Forms: 1 cyme, cime, 3 kime, keome, kume, cume, 4 cum, cumme, coome, comme, 45 come, com. [OE. cyme:OTeut. type *kumi-z, vbl. abstr. f. kuman to come: cf. ryne course, byge bend, etc. Of this the mod. repr. would have been kim; but in early ME. the sb. was assimilated to the vb.]
† 1. Approach, arrival, coming. Obs.
c. 888. K. Ælfred, Boeth., xxxix. § 13. Morʓensteorra bodaþ þære sunnan cyme.
c. 975. Rushw. Gosp., Matt. xxiv. 3. Hwylc tacun þines cymes.
c. 1205. Lay., 3962. Þe king wes gled for his kime [1275 come]. Ibid., 28141. Of þine kume [1275 keome] nis na wene.
a. 1225. Leg. Kath., 26. Of his cume careles.
a. 1300. Cursor M., 5319. Of his com þe king was fain. Ibid., 17920 (Gött.). Bodword of his cum to bring.
c. 1400. Destr. Troy, 375. The cause of his come.

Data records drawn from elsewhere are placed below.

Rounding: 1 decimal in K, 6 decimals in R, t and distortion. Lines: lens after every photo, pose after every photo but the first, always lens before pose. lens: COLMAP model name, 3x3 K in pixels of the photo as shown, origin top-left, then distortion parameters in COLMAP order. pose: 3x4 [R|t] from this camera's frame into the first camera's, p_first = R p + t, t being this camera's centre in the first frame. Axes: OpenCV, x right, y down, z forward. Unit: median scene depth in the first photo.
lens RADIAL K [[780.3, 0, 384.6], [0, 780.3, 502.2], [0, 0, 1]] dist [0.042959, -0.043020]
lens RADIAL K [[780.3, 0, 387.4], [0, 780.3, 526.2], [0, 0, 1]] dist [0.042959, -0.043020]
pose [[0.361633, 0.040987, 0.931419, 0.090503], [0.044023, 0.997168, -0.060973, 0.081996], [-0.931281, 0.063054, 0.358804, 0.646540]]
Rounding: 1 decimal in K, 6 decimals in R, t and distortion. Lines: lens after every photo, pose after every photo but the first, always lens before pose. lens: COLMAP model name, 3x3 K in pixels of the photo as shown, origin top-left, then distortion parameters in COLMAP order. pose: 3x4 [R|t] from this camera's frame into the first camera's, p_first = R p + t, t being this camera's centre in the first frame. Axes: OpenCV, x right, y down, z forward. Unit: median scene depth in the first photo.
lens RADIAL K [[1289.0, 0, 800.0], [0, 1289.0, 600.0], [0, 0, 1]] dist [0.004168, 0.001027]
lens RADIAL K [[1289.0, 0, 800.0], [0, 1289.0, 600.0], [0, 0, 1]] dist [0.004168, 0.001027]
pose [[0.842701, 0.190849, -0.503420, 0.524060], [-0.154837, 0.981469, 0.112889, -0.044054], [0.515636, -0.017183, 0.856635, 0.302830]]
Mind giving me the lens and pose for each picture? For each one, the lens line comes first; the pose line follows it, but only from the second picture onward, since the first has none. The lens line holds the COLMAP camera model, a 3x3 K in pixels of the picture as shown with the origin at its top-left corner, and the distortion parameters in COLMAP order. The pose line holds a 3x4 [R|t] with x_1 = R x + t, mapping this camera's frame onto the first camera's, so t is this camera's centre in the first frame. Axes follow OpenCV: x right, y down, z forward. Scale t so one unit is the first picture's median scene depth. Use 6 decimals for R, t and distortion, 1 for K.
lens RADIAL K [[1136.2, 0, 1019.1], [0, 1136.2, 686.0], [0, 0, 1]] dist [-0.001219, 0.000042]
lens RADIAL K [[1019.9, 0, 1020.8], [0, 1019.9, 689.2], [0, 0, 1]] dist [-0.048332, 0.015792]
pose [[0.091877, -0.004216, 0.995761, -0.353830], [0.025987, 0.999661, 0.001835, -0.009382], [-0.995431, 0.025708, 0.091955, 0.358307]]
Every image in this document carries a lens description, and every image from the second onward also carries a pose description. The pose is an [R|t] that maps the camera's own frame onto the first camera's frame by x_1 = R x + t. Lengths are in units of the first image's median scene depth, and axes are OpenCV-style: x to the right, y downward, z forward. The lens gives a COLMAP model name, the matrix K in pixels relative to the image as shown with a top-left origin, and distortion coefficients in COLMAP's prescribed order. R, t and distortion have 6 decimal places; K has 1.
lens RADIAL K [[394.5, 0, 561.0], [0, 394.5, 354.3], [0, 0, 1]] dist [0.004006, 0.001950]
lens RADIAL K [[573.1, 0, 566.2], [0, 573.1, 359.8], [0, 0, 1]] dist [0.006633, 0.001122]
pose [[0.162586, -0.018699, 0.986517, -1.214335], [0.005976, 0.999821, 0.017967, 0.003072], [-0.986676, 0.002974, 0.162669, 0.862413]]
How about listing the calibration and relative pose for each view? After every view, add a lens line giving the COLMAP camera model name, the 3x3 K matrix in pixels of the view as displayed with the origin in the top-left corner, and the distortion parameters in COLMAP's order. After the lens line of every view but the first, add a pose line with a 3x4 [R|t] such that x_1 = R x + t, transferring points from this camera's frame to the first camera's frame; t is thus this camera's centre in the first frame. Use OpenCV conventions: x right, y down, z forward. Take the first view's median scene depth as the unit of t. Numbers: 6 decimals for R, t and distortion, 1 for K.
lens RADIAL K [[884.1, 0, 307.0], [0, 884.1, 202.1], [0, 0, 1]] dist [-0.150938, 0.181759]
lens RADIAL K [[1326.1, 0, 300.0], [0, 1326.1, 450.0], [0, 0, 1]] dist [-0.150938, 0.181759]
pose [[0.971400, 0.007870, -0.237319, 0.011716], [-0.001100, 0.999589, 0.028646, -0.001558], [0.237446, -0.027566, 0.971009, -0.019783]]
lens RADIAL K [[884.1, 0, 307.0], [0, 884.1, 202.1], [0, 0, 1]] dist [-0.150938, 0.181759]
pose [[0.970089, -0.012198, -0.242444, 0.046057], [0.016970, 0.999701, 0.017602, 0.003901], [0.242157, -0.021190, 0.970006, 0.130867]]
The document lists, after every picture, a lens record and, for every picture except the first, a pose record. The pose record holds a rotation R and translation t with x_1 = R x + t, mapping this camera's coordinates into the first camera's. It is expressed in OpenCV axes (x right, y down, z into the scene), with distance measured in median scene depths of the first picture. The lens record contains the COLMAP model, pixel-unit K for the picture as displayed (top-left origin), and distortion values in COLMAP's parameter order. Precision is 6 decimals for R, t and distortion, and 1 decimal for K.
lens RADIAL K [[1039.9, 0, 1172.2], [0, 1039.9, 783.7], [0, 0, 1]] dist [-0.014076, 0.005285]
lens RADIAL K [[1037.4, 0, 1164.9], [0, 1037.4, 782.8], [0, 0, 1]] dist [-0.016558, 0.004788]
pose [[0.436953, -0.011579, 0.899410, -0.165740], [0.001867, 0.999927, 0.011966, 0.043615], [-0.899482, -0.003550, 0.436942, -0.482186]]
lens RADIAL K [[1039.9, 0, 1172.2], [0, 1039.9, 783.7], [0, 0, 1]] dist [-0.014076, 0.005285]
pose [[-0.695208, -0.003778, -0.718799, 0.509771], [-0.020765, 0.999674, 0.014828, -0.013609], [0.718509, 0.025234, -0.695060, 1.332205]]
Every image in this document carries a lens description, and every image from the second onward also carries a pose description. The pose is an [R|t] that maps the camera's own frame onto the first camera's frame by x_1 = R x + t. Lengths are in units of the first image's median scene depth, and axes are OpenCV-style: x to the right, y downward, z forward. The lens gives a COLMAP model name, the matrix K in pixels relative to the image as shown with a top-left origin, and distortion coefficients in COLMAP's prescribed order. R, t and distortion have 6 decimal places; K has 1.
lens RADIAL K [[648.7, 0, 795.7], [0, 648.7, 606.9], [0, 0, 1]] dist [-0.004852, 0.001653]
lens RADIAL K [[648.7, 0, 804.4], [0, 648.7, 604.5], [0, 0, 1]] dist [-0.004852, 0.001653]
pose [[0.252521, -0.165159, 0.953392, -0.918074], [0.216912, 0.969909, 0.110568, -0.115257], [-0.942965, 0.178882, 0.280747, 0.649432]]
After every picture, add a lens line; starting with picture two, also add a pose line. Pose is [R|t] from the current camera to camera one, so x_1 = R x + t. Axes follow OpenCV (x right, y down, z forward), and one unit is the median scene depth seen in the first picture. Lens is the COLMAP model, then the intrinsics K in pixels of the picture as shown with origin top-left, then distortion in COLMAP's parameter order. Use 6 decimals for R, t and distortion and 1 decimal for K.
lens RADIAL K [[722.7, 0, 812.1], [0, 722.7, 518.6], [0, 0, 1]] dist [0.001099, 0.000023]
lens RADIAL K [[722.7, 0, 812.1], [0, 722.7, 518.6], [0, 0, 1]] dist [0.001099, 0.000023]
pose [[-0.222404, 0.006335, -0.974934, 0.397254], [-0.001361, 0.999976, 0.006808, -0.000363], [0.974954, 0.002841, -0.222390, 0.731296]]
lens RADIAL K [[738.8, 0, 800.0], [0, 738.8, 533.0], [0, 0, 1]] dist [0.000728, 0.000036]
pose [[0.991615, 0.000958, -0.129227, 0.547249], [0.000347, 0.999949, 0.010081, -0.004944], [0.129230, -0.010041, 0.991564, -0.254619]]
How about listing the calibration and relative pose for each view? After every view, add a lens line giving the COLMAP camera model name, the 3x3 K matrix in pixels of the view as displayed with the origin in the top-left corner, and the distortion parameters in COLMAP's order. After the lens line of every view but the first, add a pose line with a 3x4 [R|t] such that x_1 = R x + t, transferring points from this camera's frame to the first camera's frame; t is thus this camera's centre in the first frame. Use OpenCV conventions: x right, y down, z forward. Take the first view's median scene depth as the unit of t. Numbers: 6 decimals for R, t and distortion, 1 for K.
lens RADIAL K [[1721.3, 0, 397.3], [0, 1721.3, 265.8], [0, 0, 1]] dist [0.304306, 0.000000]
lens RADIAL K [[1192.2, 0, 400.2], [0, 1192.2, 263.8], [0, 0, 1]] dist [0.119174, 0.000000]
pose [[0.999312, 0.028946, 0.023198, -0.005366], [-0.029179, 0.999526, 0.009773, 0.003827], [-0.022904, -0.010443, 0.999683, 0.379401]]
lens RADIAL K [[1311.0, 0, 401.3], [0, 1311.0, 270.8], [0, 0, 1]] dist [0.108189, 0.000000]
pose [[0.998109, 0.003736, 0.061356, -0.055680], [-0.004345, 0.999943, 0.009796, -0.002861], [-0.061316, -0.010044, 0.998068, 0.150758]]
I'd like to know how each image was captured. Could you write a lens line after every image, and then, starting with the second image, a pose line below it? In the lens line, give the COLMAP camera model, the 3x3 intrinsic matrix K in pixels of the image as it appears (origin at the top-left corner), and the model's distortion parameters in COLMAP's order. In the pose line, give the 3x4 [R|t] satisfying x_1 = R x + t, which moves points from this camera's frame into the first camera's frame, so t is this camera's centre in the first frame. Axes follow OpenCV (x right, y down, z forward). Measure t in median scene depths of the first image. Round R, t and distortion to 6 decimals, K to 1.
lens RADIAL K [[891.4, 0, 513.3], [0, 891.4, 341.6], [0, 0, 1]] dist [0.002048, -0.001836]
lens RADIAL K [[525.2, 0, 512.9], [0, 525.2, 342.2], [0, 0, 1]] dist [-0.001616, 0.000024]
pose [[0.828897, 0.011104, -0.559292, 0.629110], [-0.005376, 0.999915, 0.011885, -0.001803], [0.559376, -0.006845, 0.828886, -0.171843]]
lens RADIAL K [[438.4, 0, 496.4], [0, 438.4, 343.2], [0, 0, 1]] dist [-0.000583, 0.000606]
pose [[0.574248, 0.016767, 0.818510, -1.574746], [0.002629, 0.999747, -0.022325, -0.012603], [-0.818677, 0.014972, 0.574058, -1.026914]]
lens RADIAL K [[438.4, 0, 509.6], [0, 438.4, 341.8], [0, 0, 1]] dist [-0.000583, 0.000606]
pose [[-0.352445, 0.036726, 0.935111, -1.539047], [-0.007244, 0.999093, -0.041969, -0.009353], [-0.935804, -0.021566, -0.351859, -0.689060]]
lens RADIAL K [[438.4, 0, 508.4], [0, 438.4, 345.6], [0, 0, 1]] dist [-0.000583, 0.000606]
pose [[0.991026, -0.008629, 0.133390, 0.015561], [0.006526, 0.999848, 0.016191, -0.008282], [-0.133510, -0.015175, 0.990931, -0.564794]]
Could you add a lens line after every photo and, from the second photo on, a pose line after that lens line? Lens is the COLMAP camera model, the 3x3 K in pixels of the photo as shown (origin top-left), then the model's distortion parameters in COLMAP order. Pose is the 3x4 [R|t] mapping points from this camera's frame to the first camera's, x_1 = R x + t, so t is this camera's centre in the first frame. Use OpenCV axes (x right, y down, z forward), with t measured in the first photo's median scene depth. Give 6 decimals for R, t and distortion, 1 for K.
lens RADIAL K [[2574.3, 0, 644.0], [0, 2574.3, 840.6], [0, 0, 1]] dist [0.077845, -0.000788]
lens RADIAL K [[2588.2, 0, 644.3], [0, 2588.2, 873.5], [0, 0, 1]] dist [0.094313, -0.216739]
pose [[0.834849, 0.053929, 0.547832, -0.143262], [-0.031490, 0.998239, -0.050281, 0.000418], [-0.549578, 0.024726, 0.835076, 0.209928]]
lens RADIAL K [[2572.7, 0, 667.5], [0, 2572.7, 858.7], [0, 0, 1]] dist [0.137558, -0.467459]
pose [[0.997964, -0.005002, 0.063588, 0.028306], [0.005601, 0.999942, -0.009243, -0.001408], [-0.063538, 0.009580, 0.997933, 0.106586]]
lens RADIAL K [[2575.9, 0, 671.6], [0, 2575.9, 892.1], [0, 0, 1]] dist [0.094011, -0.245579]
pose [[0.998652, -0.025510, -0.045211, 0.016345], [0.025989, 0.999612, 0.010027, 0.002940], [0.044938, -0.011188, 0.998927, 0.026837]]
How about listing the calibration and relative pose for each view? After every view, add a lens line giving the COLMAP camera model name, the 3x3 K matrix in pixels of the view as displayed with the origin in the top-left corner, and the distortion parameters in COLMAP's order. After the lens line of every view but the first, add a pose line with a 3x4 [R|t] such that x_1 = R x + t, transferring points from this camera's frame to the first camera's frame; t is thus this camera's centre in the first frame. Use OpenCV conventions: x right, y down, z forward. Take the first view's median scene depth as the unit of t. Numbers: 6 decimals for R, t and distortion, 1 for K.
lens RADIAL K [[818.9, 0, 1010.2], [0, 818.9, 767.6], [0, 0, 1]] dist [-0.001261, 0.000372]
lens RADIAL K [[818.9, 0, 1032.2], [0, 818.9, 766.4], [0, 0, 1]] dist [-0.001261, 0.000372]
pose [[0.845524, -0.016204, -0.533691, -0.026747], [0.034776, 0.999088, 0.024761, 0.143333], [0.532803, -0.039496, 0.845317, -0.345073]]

c. 1470. Henry, Wallace, X. 246. Thair cruell com maid cowardis for to quaik.
2. Come and go: passage to and fro.
1843. Browning, Blot in Sc. II. The noiseless come-and-go.
1887. A. Lang, Myth, Ritual, & Relig., II. 108. There was a constant come and go of attributes.
attrib. 1887. Jessopp, in 19th Cent., March, 377. The come-and-go people who hire the country houses their owners are compelled to let.
3. Sc. Growth, the act of vegetation; as Theres a come in the ground, there is a considerable degree of vegetation (Jamieson).